The Trump transition team has not asked the top officials at the National Nuclear Security Administration to remain in their positions until their replacements are hired. That will leave the administrator and deputy administrator roles temporarily vacant because Trump must nominate replacements, who must then go through Senate hearings.
In a letter to Trump, Democratic Sen. Martin Heinrich expressed "serious concerns regarding continuity of government operations related to national security positions in the National Nuclear Security Administration."
Perry said Thursday he discussed the issue with the current NNSA administrator, retired Lieutenant-General Frank Klotz, and has interviewed current NNSA staff members.
"I will interview appropriately, but as I shared with Sen. Heinrich, the administration has the final decision on a presidential appointment. We're quite confident that our process is working," he said.
Perry offered pledges to solve the country's dilemma over what to do with nuclear waste, but few concrete solutions.

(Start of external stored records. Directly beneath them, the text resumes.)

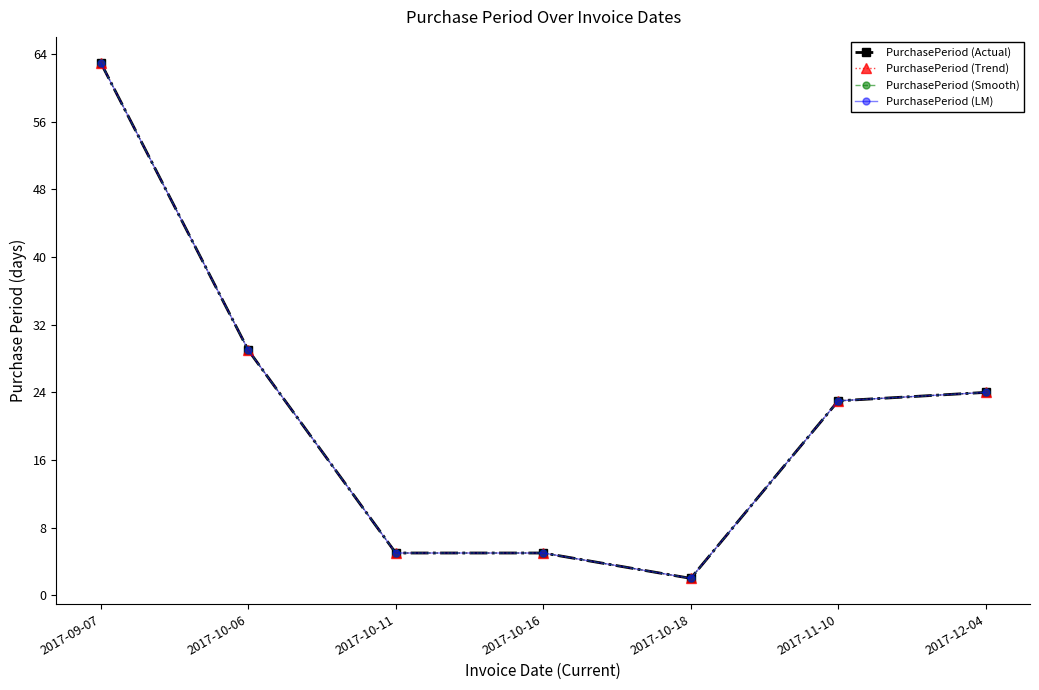

Rank the categories by PurchasePeriod (Trend) value from highest to lowest.

2017-09-07, 2017-10-06, 2017-12-04, 2017-11-10, 2017-10-11, 2017-10-16, 2017-10-18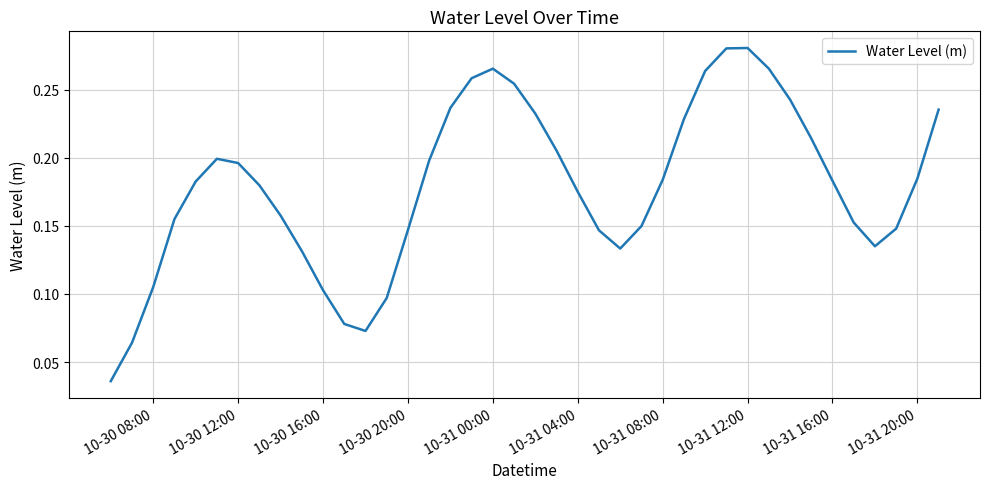

How many points are lower than both their immediate neighbors (excluding endpoints)?

3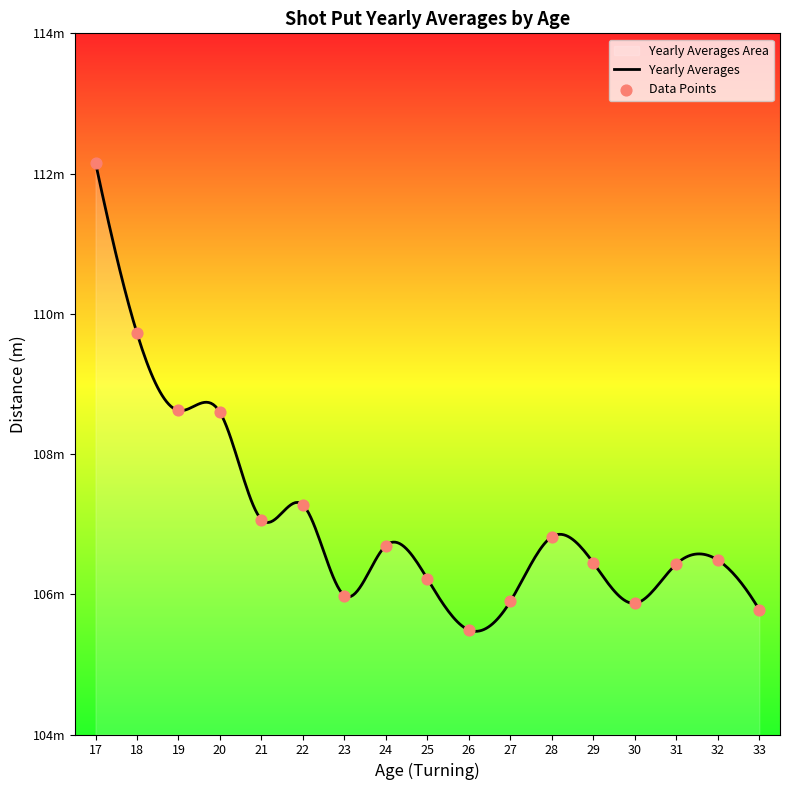

What is the change in value from 19 to 23?

-2.6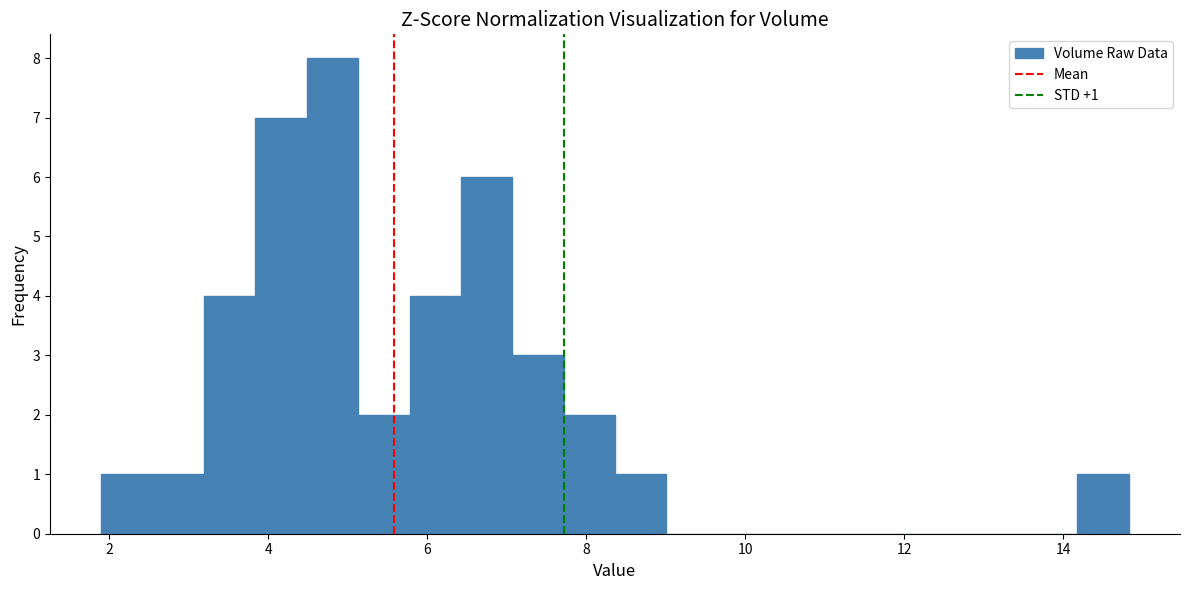

Read against the x-axis, roughly where is the centre of the tallest bar?

4.8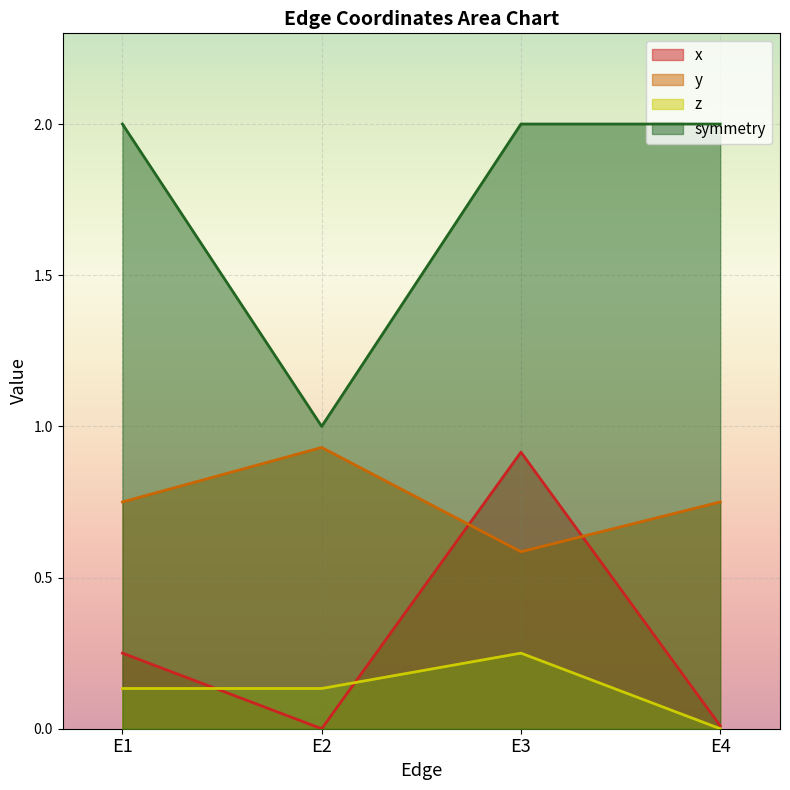

What is the approximate value of symmetry at E2?

1.0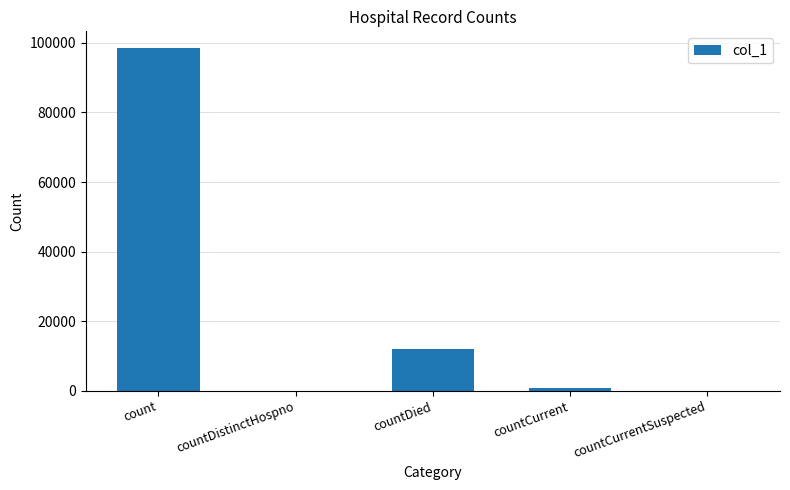

The value at countDied is 19319. True or false?

False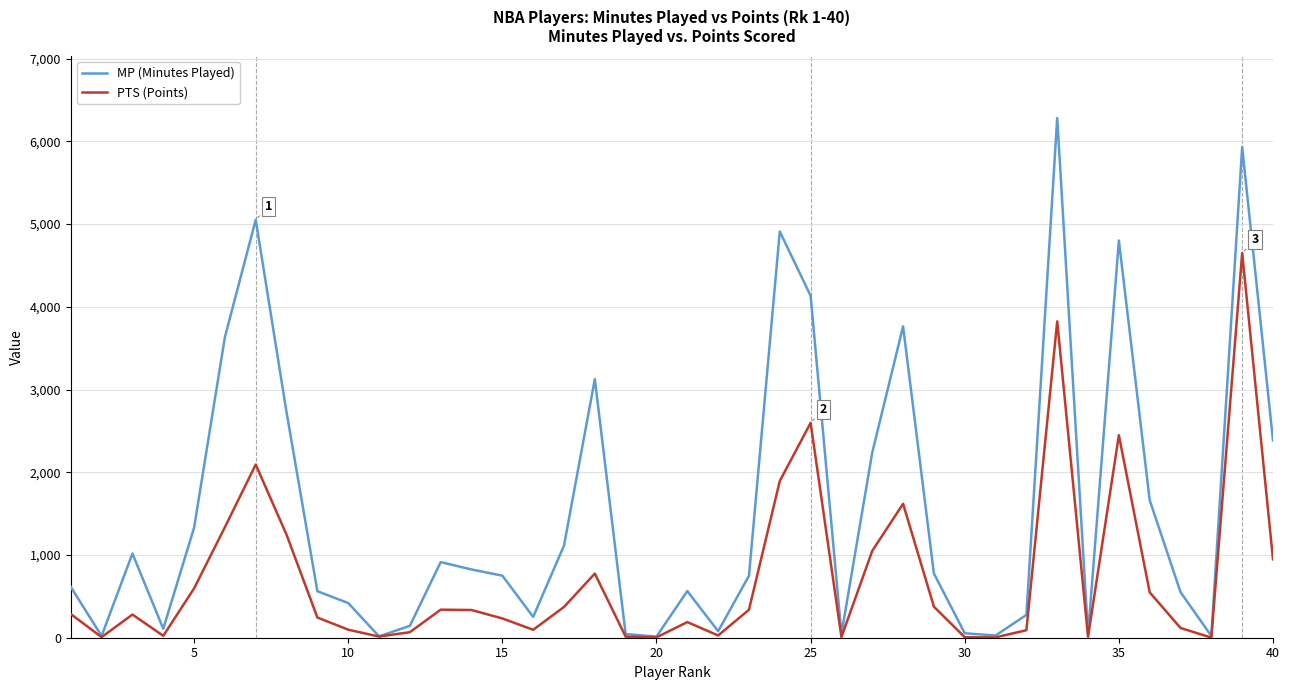

What is the maximum value shown in the chart?

6281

Sen. Catherine Cortez Masto of Nevada questioned Perry about long-stalled plans to store the nation's nuclear waste at a facility in Yucca Mountain, located in her home state. The Democratic lawmaker has introduced legislation that would require states to consent to storing high levels of nuclear waste — giving them the ability to refuse to accept it.
While governor of Texas, Perry said Nevadans shouldn't be forced to house the waste in their state if they don't want to. Asked whether that was still his view, Perry said he would "happily salute" the law if Sen. Cortez Masto passed it.
Perry said he would work closely with the committee to find a solution to storing nuclear waste, but did not offer specifics on how he would do that.
"Hopefully this is the beginning of seeing real movement, real management of an issue that I think no longer can sit and be used as a political football, one that must be addressed, and I think we can find a solution both in the interim and the long term of our nuclear waste," he said.
Republican Sen. Jeff Flake of Arizona asked again what the Department of Energy would do to solve the storage issue. Perry said his goal is to bring the days of kicking the can down the road to an end, but again did not offer details.